Prima svolta: il tribunale dà ragione ai condomini e ordina la risoluzione del contratto di locazione. Ma la società FMJ Scooter propone appello. La corte d'appello riforma la sentenza, ritenendo che i condomini non abbiano legittimazione (la capacità legale) per agire direttamente contro l'inquilino. È a questo punto che la causa arriva davanti alla Corte di Cassazione, la più alta giurisdizione giudiziaria francese.
Il ragionamento della Corte — analizzato
La Corte di Cassazione ha cassato (annullato) la sentenza della corte d'appello e rinviato la causa dinanzi a un'altra corte d'appello. Il suo ragionamento si basa su due pilastri giuridici chiave, che vi spiegherò in modo semplice.
Primo fondamento: l'azione obliqua, prevista dall'articolo 1341-1 del Codice civile (che permette a un creditore di esercitare i diritti e le azioni del proprio debitore).
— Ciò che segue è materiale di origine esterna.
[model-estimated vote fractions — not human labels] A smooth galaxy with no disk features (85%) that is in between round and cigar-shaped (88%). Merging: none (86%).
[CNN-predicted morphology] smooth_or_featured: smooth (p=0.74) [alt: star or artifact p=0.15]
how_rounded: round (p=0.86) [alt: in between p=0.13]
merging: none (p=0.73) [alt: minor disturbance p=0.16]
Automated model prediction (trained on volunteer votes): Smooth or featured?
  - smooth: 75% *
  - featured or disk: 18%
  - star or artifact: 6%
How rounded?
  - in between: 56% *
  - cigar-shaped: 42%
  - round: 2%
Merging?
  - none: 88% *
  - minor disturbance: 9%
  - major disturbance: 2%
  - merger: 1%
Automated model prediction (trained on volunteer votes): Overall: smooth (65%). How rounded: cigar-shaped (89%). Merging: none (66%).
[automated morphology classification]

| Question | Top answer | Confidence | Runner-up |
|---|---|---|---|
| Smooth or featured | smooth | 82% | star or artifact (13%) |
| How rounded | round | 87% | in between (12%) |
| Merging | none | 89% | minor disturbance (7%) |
I giudici hanno ritenuto che i condomini, in quanto creditori del proprietario-locatore per il rispetto del regolamento condominiale, potessero esercitare al suo posto il diritto di chiedere la risoluzione del contratto di locazione. In altre parole, poiché il signor P... non faceva nulla pur avendone il dovere, i suoi vicini potevano agire al suo posto.
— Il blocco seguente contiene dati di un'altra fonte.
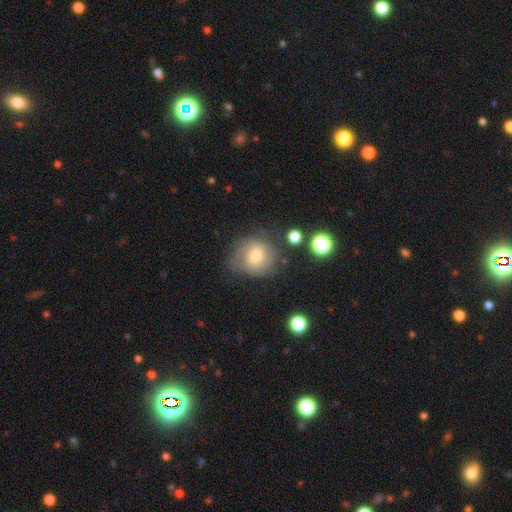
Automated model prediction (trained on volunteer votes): This is possibly a featured or disk galaxy (48%). Merging: possibly none (57%).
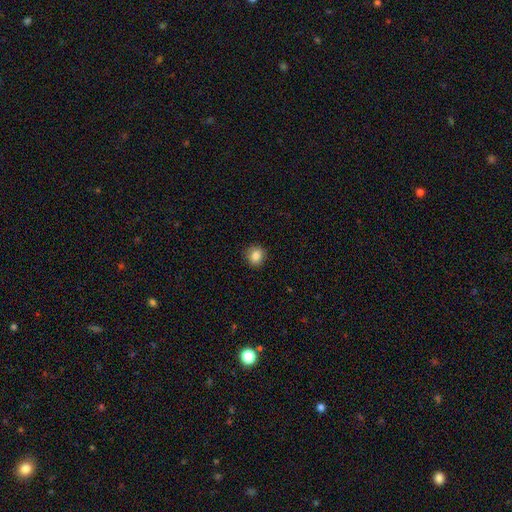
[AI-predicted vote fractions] smooth-or-featured: smooth: 85% | star or artifact: 10% | featured or disk: 5%
  how-rounded: round: 84% | in between: 15% | cigar-shaped: 1%
  merging: none: 87% | minor disturbance: 9% | major disturbance: 2% | merger: 1%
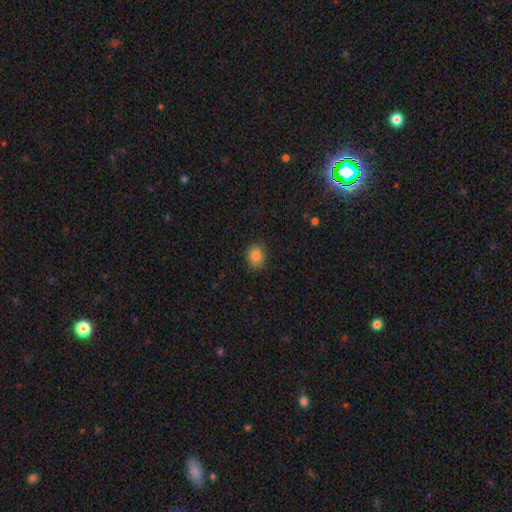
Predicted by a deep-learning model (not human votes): This is clearly a smooth galaxy (85%). How rounded: possibly round (56%). Merging: clearly none (87%).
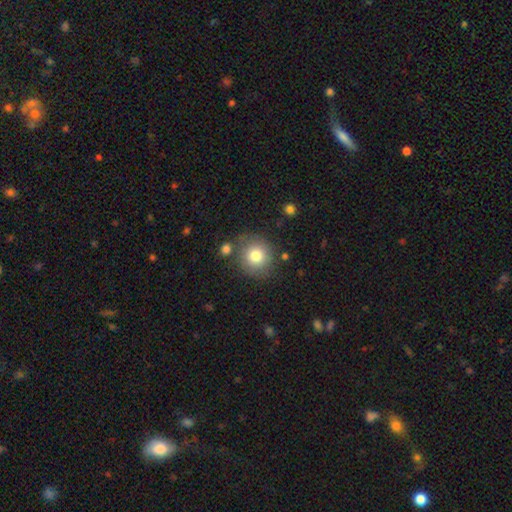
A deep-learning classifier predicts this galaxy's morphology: Q: Smooth or featured?
A: smooth (80%); runner-up: featured or disk (10%)
Q: How rounded?
A: round (92%); runner-up: in between (7%)
Q: Merging?
A: none (78%); runner-up: minor disturbance (11%)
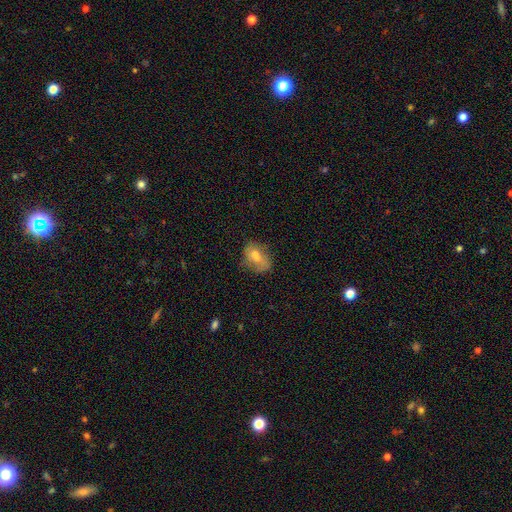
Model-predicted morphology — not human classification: smooth_or_featured: smooth (p=0.62) [alt: featured or disk p=0.28]
how_rounded: in between (p=0.71) [alt: round p=0.28]
merging: none (p=0.50) [alt: minor disturbance p=0.28]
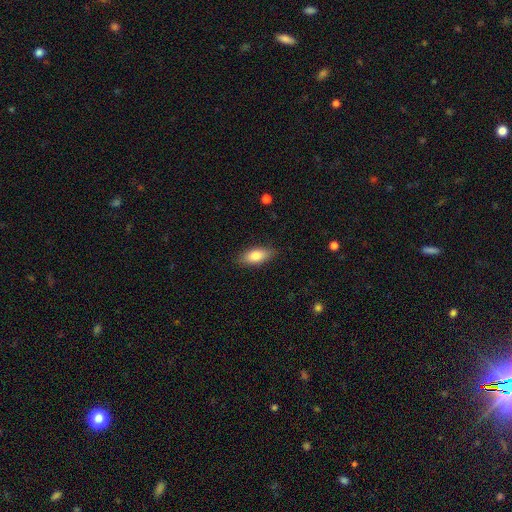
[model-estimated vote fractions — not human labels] Smooth or featured?
  - smooth: 80% *
  - featured or disk: 14%
  - star or artifact: 7%
How rounded?
  - in between: 83% *
  - cigar-shaped: 14%
  - round: 3%
Merging?
  - none: 85% *
  - minor disturbance: 11%
  - major disturbance: 3%
  - merger: 1%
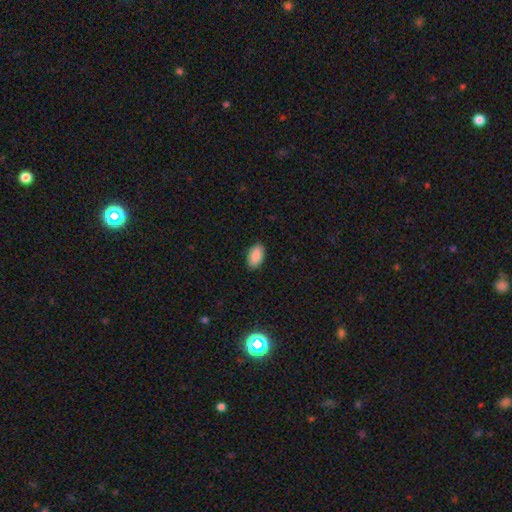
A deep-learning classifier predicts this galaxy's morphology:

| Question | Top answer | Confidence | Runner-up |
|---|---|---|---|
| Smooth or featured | smooth | 90% | star or artifact (7%) |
Secondo fondamento: la violazione del regolamento condominiale, che era allegato al contratto di locazione. Il contratto di locazione commerciale conteneva una clausola che imponeva all'inquilino di rispettare il regolamento. Generando disturbi sonori e olfattivi, la società FMJ Scooter violava tale obbligo contrattuale. Quello che pochi sanno: quando il regolamento è allegato al contratto di locazione, la sua violazione costituisce un inadempimento contrattuale dell'inquilino, che dà diritto alla risoluzione.
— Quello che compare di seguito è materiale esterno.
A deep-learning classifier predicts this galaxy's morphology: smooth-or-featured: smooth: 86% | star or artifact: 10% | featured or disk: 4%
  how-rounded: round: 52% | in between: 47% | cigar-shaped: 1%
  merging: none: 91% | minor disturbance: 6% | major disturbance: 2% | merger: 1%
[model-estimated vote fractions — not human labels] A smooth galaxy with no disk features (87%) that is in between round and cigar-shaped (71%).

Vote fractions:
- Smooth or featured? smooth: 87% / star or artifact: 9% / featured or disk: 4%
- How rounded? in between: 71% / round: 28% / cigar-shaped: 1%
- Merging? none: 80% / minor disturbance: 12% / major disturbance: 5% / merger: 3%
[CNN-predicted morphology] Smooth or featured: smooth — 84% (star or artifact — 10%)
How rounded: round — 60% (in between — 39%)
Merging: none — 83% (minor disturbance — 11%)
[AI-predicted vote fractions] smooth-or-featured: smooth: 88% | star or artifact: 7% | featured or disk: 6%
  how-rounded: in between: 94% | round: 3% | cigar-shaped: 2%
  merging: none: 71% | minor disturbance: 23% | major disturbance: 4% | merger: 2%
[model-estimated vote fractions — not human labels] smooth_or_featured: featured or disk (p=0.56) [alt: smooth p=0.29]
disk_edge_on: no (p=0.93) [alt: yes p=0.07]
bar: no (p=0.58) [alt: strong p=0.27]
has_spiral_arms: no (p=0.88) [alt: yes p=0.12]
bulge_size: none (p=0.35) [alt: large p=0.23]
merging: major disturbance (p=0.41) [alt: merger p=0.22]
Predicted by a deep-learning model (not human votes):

La Corte ha respinto l'argomento del proprietario-locatore secondo cui solo l'amministratore o lui stesso potevano agire. Ha ricordato che ogni condomino ha un interesse diretto a far cessare i disturbi anormali del vicinato e che l'azione obliqua è precisamente concepita per queste situazioni in cui il debitore (qui il proprietario-locatore) rimane inattivo.
Questa decisione conferma una giurisprudenza precedente e la rafforza. Non è un revirement (un cambiamento completo di posizione), ma un chiarimento importante. I giudici hanno ritenuto che la tutela della tranquillità in condominio giustificasse questa interpretazione estensiva dell'azione obliqua. In parole povere: se il vostro vicino inquilino vi rende la vita impossibile e il suo proprietario non fa nulla, potete prendere in mano la situazione.